■ **ASSIGNED TASK**
Return the records below exactly, leaving nothing out.
DATA SUPPLIED below:
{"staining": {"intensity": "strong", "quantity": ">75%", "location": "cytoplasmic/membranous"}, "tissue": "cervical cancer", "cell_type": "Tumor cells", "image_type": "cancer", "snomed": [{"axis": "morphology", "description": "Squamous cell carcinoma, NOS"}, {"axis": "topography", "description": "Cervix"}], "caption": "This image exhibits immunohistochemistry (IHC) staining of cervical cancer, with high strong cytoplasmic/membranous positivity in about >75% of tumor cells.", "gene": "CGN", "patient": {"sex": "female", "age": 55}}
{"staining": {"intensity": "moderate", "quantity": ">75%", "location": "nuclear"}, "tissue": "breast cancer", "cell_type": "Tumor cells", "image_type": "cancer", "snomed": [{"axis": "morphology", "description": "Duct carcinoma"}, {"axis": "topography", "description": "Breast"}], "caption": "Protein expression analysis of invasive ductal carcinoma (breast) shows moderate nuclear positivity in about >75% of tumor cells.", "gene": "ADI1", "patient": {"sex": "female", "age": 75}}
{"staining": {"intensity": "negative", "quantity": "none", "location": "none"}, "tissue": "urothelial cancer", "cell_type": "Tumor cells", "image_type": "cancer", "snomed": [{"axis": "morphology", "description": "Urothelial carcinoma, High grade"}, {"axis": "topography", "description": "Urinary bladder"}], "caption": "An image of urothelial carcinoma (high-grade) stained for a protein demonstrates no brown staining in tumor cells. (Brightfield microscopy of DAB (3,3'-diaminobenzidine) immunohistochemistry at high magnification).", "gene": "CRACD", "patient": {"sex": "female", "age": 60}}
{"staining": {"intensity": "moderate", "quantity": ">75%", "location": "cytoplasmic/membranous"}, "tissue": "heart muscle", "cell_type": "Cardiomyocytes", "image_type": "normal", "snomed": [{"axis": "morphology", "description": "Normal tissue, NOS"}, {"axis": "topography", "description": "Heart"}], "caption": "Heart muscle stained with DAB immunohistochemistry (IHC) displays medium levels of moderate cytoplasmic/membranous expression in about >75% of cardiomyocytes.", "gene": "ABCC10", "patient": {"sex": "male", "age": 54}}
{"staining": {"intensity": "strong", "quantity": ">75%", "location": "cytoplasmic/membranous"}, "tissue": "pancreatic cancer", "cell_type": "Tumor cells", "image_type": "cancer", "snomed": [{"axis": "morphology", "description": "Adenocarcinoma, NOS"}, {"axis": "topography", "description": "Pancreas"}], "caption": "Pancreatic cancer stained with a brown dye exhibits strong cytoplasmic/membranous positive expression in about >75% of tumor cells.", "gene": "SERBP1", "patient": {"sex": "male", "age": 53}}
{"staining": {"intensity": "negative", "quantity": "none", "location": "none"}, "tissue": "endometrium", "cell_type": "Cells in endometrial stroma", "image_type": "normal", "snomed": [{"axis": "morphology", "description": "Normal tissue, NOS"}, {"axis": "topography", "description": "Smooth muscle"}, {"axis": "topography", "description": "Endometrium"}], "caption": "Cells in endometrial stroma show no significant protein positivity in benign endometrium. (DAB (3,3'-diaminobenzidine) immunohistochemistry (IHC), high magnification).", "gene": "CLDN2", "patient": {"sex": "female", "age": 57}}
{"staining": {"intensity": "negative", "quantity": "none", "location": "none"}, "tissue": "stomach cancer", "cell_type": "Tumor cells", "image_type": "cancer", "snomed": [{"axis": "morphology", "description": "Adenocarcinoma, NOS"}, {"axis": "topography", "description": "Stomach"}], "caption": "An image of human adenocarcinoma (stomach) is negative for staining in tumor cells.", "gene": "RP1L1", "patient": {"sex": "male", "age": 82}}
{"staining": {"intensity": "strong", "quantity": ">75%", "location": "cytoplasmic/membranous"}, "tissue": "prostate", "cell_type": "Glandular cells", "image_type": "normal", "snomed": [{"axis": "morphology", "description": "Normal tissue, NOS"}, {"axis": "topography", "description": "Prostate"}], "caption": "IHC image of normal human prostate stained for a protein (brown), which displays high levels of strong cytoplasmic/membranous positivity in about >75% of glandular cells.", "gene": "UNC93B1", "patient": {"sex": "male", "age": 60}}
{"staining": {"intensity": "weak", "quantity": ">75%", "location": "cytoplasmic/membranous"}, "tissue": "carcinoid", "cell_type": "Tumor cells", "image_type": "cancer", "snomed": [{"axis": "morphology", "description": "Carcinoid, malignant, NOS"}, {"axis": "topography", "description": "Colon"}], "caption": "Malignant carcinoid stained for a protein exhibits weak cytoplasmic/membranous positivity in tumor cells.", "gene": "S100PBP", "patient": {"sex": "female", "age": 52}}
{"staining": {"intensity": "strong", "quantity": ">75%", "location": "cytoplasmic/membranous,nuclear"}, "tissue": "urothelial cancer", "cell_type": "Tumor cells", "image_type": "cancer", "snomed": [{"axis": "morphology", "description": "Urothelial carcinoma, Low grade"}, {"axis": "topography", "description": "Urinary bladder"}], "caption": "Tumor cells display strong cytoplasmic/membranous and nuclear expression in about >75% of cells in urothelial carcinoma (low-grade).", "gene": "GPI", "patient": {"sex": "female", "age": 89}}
End of DATA SUPPLIED.
■ **WORKED SOLUTION**
{"staining": {"intensity": "strong", "quantity": ">75%", "location": "cytoplasmic/membranous"}, "tissue": "cervical cancer", "cell_type": "Tumor cells", "image_type": "cancer", "snomed": [{"axis": "morphology", "description": "Squamous cell carcinoma, NOS"}, {"axis": "topography", "description": "Cervix"}], "caption": "This image exhibits immunohistochemistry (IHC) staining of cervical cancer, with high strong cytoplasmic/membranous positivity in about >75% of tumor cells.", "gene": "CGN", "patient": {"sex": "female", "age": 55}}
{"staining": {"intensity": "moderate", "quantity": ">75%", "location": "nuclear"}, "tissue": "breast cancer", "cell_type": "Tumor cells", "image_type": "cancer", "snomed": [{"axis": "morphology", "description": "Duct carcinoma"}, {"axis": "topography", "description": "Breast"}], "caption": "Protein expression analysis of invasive ductal carcinoma (breast) shows moderate nuclear positivity in about >75% of tumor cells.", "gene": "ADI1", "patient": {"sex": "female", "age": 75}}
{"staining": {"intensity": "negative", "quantity": "none", "location": "none"}, "tissue": "urothelial cancer", "cell_type": "Tumor cells", "image_type": "cancer", "snomed": [{"axis": "morphology", "description": "Urothelial carcinoma, High grade"}, {"axis": "topography", "description": "Urinary bladder"}], "caption": "An image of urothelial carcinoma (high-grade) stained for a protein demonstrates no brown staining in tumor cells. (Brightfield microscopy of DAB (3,3'-diaminobenzidine) immunohistochemistry at high magnification).", "gene": "CRACD", "patient": {"sex": "female", "age": 60}}
{"staining": {"intensity": "moderate", "quantity": ">75%", "location": "cytoplasmic/membranous"}, "tissue": "heart muscle", "cell_type": "Cardiomyocytes", "image_type": "normal", "snomed": [{"axis": "morphology", "description": "Normal tissue, NOS"}, {"axis": "topography", "description": "Heart"}], "caption": "Heart muscle stained with DAB immunohistochemistry (IHC) displays medium levels of moderate cytoplasmic/membranous expression in about >75% of cardiomyocytes.", "gene": "ABCC10", "patient": {"sex": "male", "age": 54}}
{"staining": {"intensity": "strong", "quantity": ">75%", "location": "cytoplasmic/membranous"}, "tissue": "pancreatic cancer", "cell_type": "Tumor cells", "image_type": "cancer", "snomed": [{"axis": "morphology", "description": "Adenocarcinoma, NOS"}, {"axis": "topography", "description": "Pancreas"}], "caption": "Pancreatic cancer stained with a brown dye exhibits strong cytoplasmic/membranous positive expression in about >75% of tumor cells.", "gene": "SERBP1", "patient": {"sex": "male", "age": 53}}
{"staining": {"intensity": "negative", "quantity": "none", "location": "none"}, "tissue": "endometrium", "cell_type": "Cells in endometrial stroma", "image_type": "normal", "snomed": [{"axis": "morphology", "description": "Normal tissue, NOS"}, {"axis": "topography", "description": "Smooth muscle"}, {"axis": "topography", "description": "Endometrium"}], "caption": "Cells in endometrial stroma show no significant protein positivity in benign endometrium. (DAB (3,3'-diaminobenzidine) immunohistochemistry (IHC), high magnification).", "gene": "CLDN2", "patient": {"sex": "female", "age": 57}}
{"staining": {"intensity": "negative", "quantity": "none", "location": "none"}, "tissue": "stomach cancer", "cell_type": "Tumor cells", "image_type": "cancer", "snomed": [{"axis": "morphology", "description": "Adenocarcinoma, NOS"}, {"axis": "topography", "description": "Stomach"}], "caption": "An image of human adenocarcinoma (stomach) is negative for staining in tumor cells.", "gene": "RP1L1", "patient": {"sex": "male", "age": 82}}
{"staining": {"intensity": "strong", "quantity": ">75%", "location": "cytoplasmic/membranous"}, "tissue": "prostate", "cell_type": "Glandular cells", "image_type": "normal", "snomed": [{"axis": "morphology", "description": "Normal tissue, NOS"}, {"axis": "topography", "description": "Prostate"}], "caption": "IHC image of normal human prostate stained for a protein (brown), which displays high levels of strong cytoplasmic/membranous positivity in about >75% of glandular cells.", "gene": "UNC93B1", "patient": {"sex": "male", "age": 60}}
{"staining": {"intensity": "weak", "quantity": ">75%", "location": "cytoplasmic/membranous"}, "tissue": "carcinoid", "cell_type": "Tumor cells", "image_type": "cancer", "snomed": [{"axis": "morphology", "description": "Carcinoid, malignant, NOS"}, {"axis": "topography", "description": "Colon"}], "caption": "Malignant carcinoid stained for a protein exhibits weak cytoplasmic/membranous positivity in tumor cells.", "gene": "S100PBP", "patient": {"sex": "female", "age": 52}}
{"staining": {"intensity": "strong", "quantity": ">75%", "location": "cytoplasmic/membranous,nuclear"}, "tissue": "urothelial cancer", "cell_type": "Tumor cells", "image_type": "cancer", "snomed": [{"axis": "morphology", "description": "Urothelial carcinoma, Low grade"}, {"axis": "topography", "description": "Urinary bladder"}], "caption": "Tumor cells display strong cytoplasmic/membranous and nuclear expression in about >75% of cells in urothelial carcinoma (low-grade).", "gene": "GPI", "patient": {"sex": "female", "age": 89}}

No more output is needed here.